The jailbreak at the Dera Ismail Khan Central Jail is one of the most violent in recent times, with no less than 40 blasts, 12 people killed, including six staff members. It is not clear how many militants got away, not only has the Tehrik-i-Taliban Pakistan claimed responsibility, but 250 prisoners have been reported as having escaped. It is also not clear how many members of banned outfits, who are about 250 in a total jail population of 5000, were among them. However, apart from that, Dera Ismail Khan is close to the Waziristan agencies, where the TTP is based, and prisoners from there are sent to Dera Ismail Khan as the nearest Central Jail. The jailbreak is no isolated incident. There was an attack on the Central Jail Bannu last April, in which one of the attackers of President Pervez Musharraf was helped to escape. The attack was preceded by a large number of explosions in the prison, and was launched by 60 militants, who fired heavy machineguns and rocket-propelled grenades. The prison break comes after Al-Qaeda militants managed a prison break in the notorious Abu Ghraib prison in Baghdad, apart from another in Benghazi, and the one in Kandahar in 2011.
Thee Pakistani authorities have clearly and spectacularly failed in fulfilling their responsibilities, as evidenced by the events in Dera Ismail Khan. Prisons, supposed to be controlled spaces, are made ineffective by the venality of jailers. In exchange for bribed, these persons make it possible for prisoners to enjoy every facility. It cannot be ignored that the prison break comes after a crackdown on prisoners having mobile phones.
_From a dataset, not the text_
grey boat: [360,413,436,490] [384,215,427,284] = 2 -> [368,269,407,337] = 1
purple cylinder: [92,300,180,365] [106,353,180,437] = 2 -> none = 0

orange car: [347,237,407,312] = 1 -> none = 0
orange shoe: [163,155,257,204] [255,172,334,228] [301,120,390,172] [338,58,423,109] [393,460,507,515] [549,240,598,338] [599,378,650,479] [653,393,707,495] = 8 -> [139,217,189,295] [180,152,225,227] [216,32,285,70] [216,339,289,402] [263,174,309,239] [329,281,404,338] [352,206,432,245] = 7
If the jailers are corrupt enough to take bribes for mobiles, they cannot escape suspicion of taking money to look the other way while the explosives were smuggled in.
The break is basically a failure of intelligence. The agencies failed to find out that such an attempt was going to be made. It is flabbergasting for the common man to see that even an operation of this huge a scale, was conducted without knowledge of the agencies, and has left them humiliated, once again.
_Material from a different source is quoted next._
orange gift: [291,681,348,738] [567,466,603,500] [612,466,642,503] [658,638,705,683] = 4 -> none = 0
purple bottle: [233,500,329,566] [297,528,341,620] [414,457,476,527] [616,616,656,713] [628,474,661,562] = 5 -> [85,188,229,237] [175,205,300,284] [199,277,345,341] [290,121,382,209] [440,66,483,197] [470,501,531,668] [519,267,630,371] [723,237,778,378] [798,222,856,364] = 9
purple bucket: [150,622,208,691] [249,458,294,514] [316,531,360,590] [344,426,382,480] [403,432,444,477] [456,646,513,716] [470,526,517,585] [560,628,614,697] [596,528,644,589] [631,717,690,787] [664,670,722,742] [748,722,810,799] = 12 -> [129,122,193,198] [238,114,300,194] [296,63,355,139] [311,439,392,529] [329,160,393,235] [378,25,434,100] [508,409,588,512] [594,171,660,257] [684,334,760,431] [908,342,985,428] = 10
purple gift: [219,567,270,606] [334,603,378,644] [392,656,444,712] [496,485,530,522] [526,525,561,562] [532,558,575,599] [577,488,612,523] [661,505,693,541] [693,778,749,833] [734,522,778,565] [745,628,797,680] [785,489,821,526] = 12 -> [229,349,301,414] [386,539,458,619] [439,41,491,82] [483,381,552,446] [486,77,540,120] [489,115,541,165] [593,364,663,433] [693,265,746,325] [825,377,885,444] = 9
This is also the first major test of the PTI provincial government, under whose jurisdiction the D.I. Khan prisons fall, and which therefore is primarily responsible for the working of the jail machinery.
It should be noted that while the jail break does not represent the growing boldness of the ordinary criminal, but is part of a well orchestrated, armed effort to hollow the Pakistani state from within, and establish a militant, sectarian setup. The tragedy is that there may be an enquiry, but the country has already braced itself for a repetition, knowing full well the blank pages that inhabit the structural imperatives of the Pakistani intelligence agencies' mechanisms and government's nonexistent policies on dealing with terrorism. News from Pakistan every day contains such incidents, of a state under attacks. The question now is, when will the state push back? How much longer will this go on without a plan to fight back -- and win?